A proposal has surfaced to “punish” California state universities, including San Jose State where I teach, if they either (1) continue to raise tuition rates or (2) fail to raise their graduation rates. The punishment would take the form of reduced state support.
First of all, we taxpayers (including me; I’m a net tax payer) should rejoice at such “punishment” as it would lessen the burden on us. Taxpayers aside, how might the state universities respond to such punishment? On the fiscal side, they could recruit more out-of-state and foreign students who pay full freight. The UC campuses are already cutting admissions of in-state students in favor of out-of-state full payers – will UC eventually become UNC – University of Non-Californians? Furloughs are unlikely; they were tried once and didn’t work. They can’t cut salaries; there’s a faculty union. They’ll never cut out administrators. No, all bureaucracies, when forced to cut expenses, make cuts that are most painful to the public. Therefore, in addition to recruiting more full payers, they will cut classes.
What about graduation rates? They can’t raise admission standards because that would be “unfair” to racial minorities who are disproportionately ill-prepared for college work. They already have programs to try to coax students to study, with marginal results, and the obligatory special privileges for students with “learning disabilities.” It’s not clear what more could be done along those lines. No, I contend that the most humane policy for state universities would be to cut graduation rates. Here’s why.

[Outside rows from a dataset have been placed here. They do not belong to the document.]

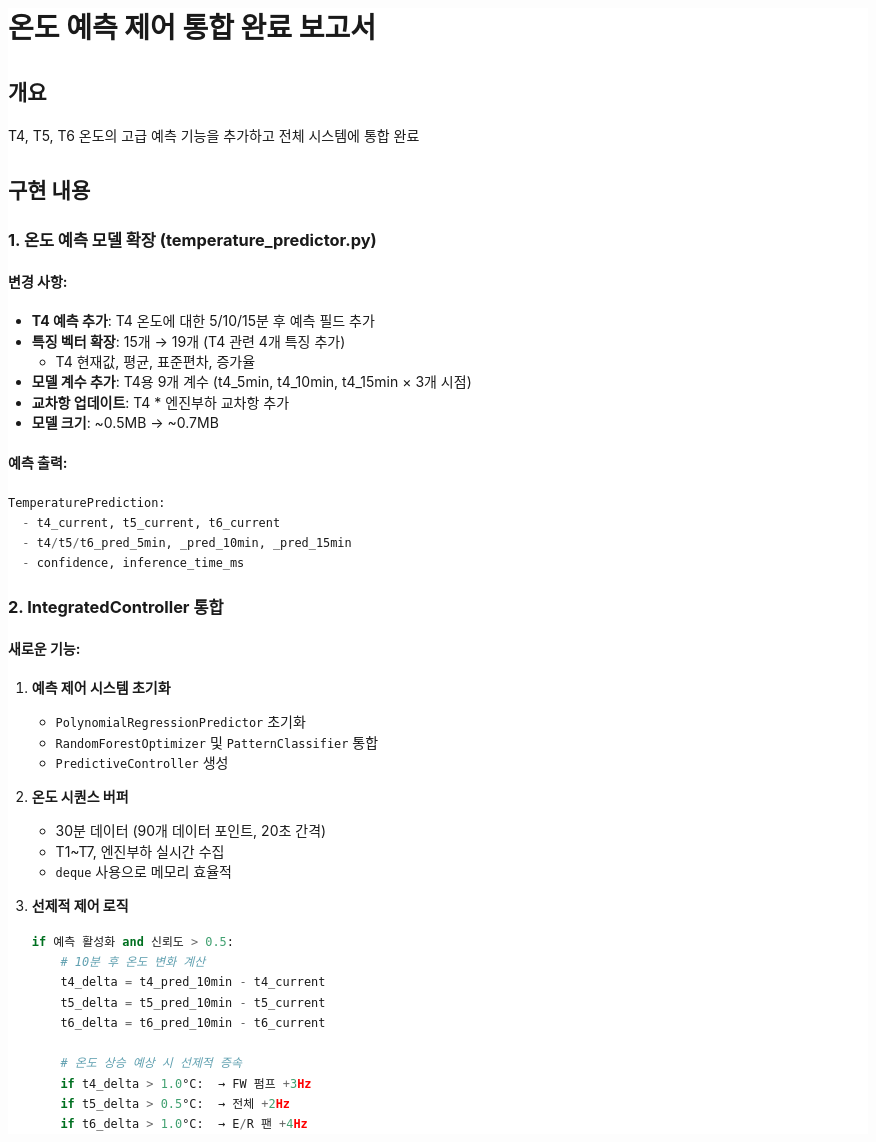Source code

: # 온도 예측 제어 통합 완료 보고서

## 개요
T4, T5, T6 온도의 고급 예측 기능을 추가하고 전체 시스템에 통합 완료

## 구현 내용

### 1. 온도 예측 모델 확장 (temperature_predictor.py)
#### 변경 사항:
- **T4 예측 추가**: T4 온도에 대한 5/10/15분 후 예측 필드 추가
- **특징 벡터 확장**: 15개 → 19개 (T4 관련 4개 특징 추가)
  - T4 현재값, 평균, 표준편차, 증가율
- **모델 계수 추가**: T4용 9개 계수 (t4_5min, t4_10min, t4_15min × 3개 시점)
- **교차항 업데이트**: T4 * 엔진부하 교차항 추가
- **모델 크기**: ~0.5MB → ~0.7MB

#### 예측 출력:
```python
TemperaturePrediction:
  - t4_current, t5_current, t6_current
  - t4/t5/t6_pred_5min, _pred_10min, _pred_15min
  - confidence, inference_time_ms
```

### 2. IntegratedController 통합
#### 새로운 기능:
1. **예측 제어 시스템 초기화**
   - `PolynomialRegressionPredictor` 초기화
   - `RandomForestOptimizer` 및 `PatternClassifier` 통합
   - `PredictiveController` 생성

2. **온도 시퀀스 버퍼**
   - 30분 데이터 (90개 데이터 포인트, 20초 간격)
   - T1~T7, 엔진부하 실시간 수집
   - `deque` 사용으로 메모리 효율적

3. **선제적 제어 로직**
   ```python
   if 예측 활성화 and 신뢰도 > 0.5:
       # 10분 후 온도 변화 계산
       t4_delta = t4_pred_10min - t4_current
       t5_delta = t5_pred_10min - t5_current
       t6_delta = t6_pred_10min - t6_current
       
       # 온도 상승 예상 시 선제적 증속
       if t4_delta > 1.0°C:  → FW 펌프 +3Hz
       if t5_delta > 0.5°C:  → 전체 +2Hz
       if t6_delta > 1.0°C:  → E/R 팬 +4Hz
   ```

It is indeed unfortunate that so many students, more than half at SJSU and other state universities, fail to graduate within six years. Those students have paid a big price in terms of money spent, debt incurred in many cases, and foregone income, with almost nothing to show for it. A bachelor’s degree from a state university, unless it’s in engineering, is worth little enough; two or three years of class work is worth nothing. Those who do make it all the way to the sheepskin gain a marginal advantage; their degree signals a certain amount of persistence. Their value to an employer remains uncertain; many, I fear, couldn’t be trusted with such simple tasks as reading with understanding, writing, doing simple calculations or, perish the thought, critical thinking.

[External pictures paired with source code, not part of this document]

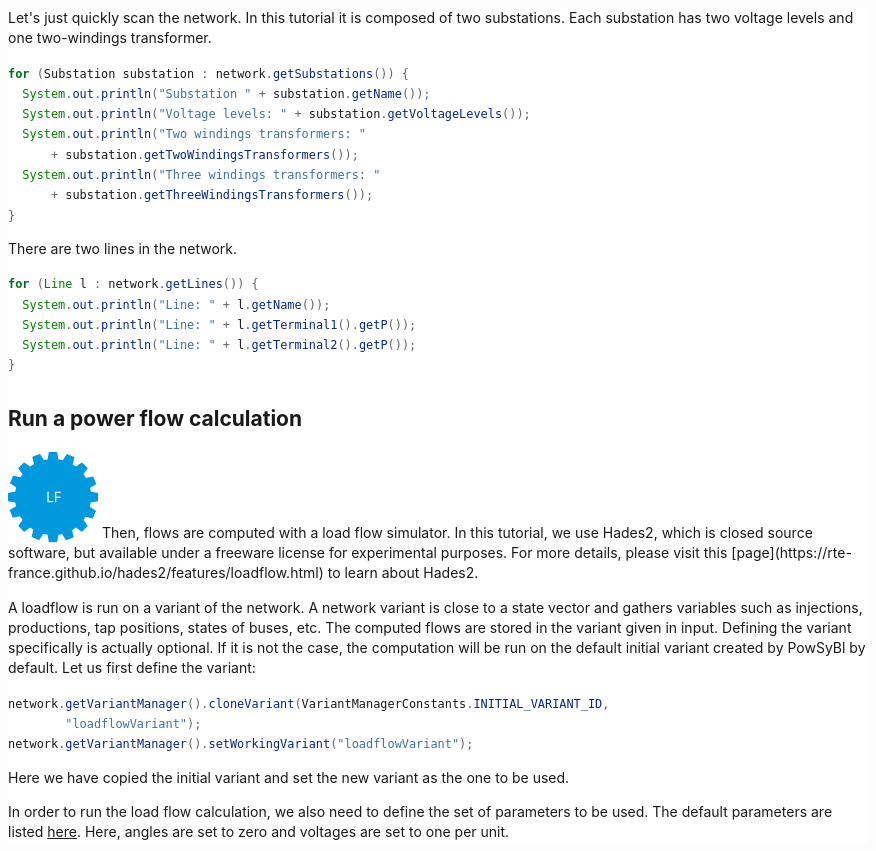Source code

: Let's just quickly scan the network.
In this tutorial it is composed of two substations. Each substation has two voltage
levels and one two-windings transformer.
```java
for (Substation substation : network.getSubstations()) {
  System.out.println("Substation " + substation.getName());
  System.out.println("Voltage levels: " + substation.getVoltageLevels());
  System.out.println("Two windings transformers: "
      + substation.getTwoWindingsTransformers());
  System.out.println("Three windings transformers: "
      + substation.getThreeWindingsTransformers());
}
```
There are two lines in the network.
```java
for (Line l : network.getLines()) {
  System.out.println("Line: " + l.getName());
  System.out.println("Line: " + l.getTerminal1().getP());
  System.out.println("Line: " + l.getTerminal2().getP());
}
```

## Run a power flow calculation

<img src="./img/loadflow/Compute_LF.svg" alt="" style="vertical-align: bottom"/>
Then, flows are computed with a load flow simulator. In this tutorial, we use Hades2, which is closed source software, but available under a freeware license for experimental purposes. For more details, please visit this [page](https://rte-france.github.io/hades2/features/loadflow.html) to learn about Hades2.

A loadflow is run on a variant of the network. 
A network variant is close to a state vector and gathers variables such as 
injections, productions, tap positions, states of buses, etc.
The computed flows are stored in the variant given in input. 
Defining the variant specifically is actually optional. 
If it is not the case, the computation will be run on the default initial variant created by PowSyBl by default.
Let us first define the variant:
```java
network.getVariantManager().cloneVariant(VariantManagerConstants.INITIAL_VARIANT_ID,
        "loadflowVariant");
network.getVariantManager().setWorkingVariant("loadflowVariant");
```
Here we have copied the initial variant and set the new variant as the one to be used.

In order to run the load flow calculation, we also need to define the set of parameters to be used.
The default parameters are listed [here](../configuration/parameters/LoadFlowParameters.md). Here, angles are set to zero and voltages are set to one per unit.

All too many students who enter SJSU are ill-prepared and/or poorly motivated. Large numbers must take remedial math or English because they learned nothing in their public high schools. Many have little or no idea why they are there – some seem to view college as a way to delay their entry into responsible adulthood.
A good number surely have aptitudes for jobs that may require some specialized training, but not a college degree. I’m thinking of welders, hospitality workers (wait – you can get a B.A. in hospitality!), tile setters, carpenters, electricians, roofers, beauticians, nannies; the list goes on and on. What a tragedy that such students fall into the sinkhole (for them) that is a university campus.

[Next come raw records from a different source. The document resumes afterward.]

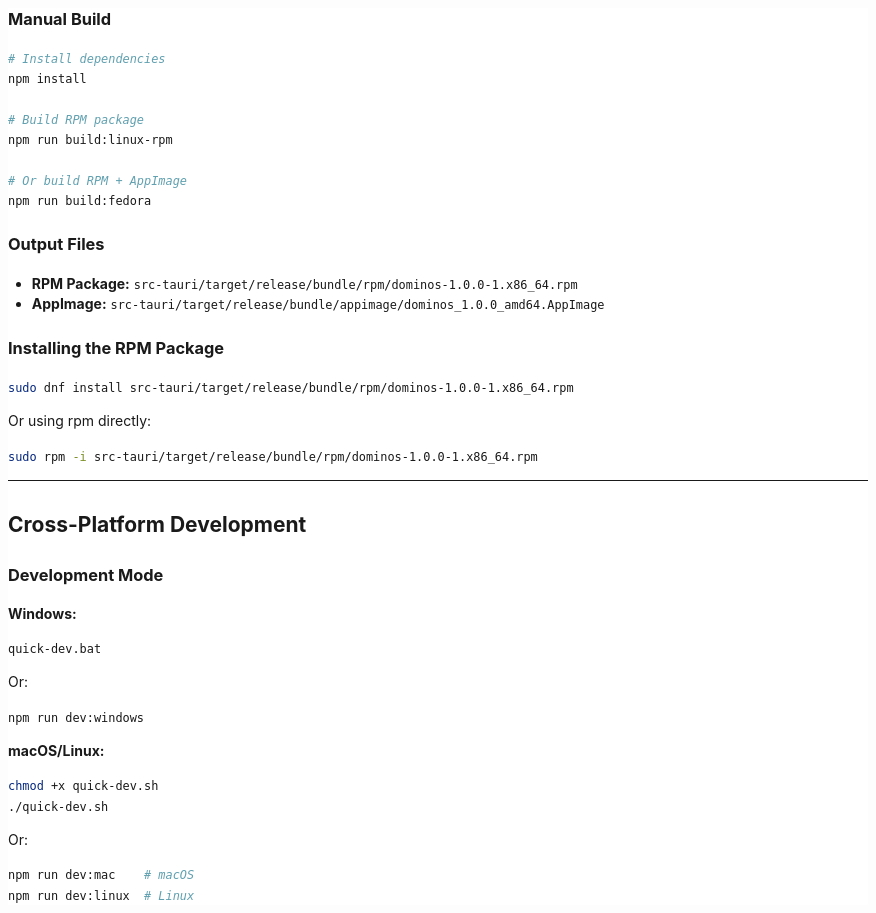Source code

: ### Manual Build

```bash
# Install dependencies
npm install

# Build RPM package
npm run build:linux-rpm

# Or build RPM + AppImage
npm run build:fedora
```

### Output Files

- **RPM Package:** `src-tauri/target/release/bundle/rpm/dominos-1.0.0-1.x86_64.rpm`
- **AppImage:** `src-tauri/target/release/bundle/appimage/dominos_1.0.0_amd64.AppImage`

### Installing the RPM Package

```bash
sudo dnf install src-tauri/target/release/bundle/rpm/dominos-1.0.0-1.x86_64.rpm
```

Or using rpm directly:

```bash
sudo rpm -i src-tauri/target/release/bundle/rpm/dominos-1.0.0-1.x86_64.rpm
```

---

## Cross-Platform Development

### Development Mode

**Windows:**
```cmd
quick-dev.bat
```
Or:
```cmd
npm run dev:windows
```

**macOS/Linux:**
```bash
chmod +x quick-dev.sh
./quick-dev.sh
```
Or:
```bash
npm run dev:mac    # macOS
npm run dev:linux  # Linux
```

Since admissions standards aren’t likely to be raised, the only humane thing to do is to get these students out the door as fast as possible. I expect to give a lot more D’s and F’s in my class this semester than I normally do, not because I’m pursuing any agenda but because they won’t have learned the material. Those students will be hurt, short term, but it’s the right thing for them, long term, especially if it hastens their exit from a university where they don’t belong.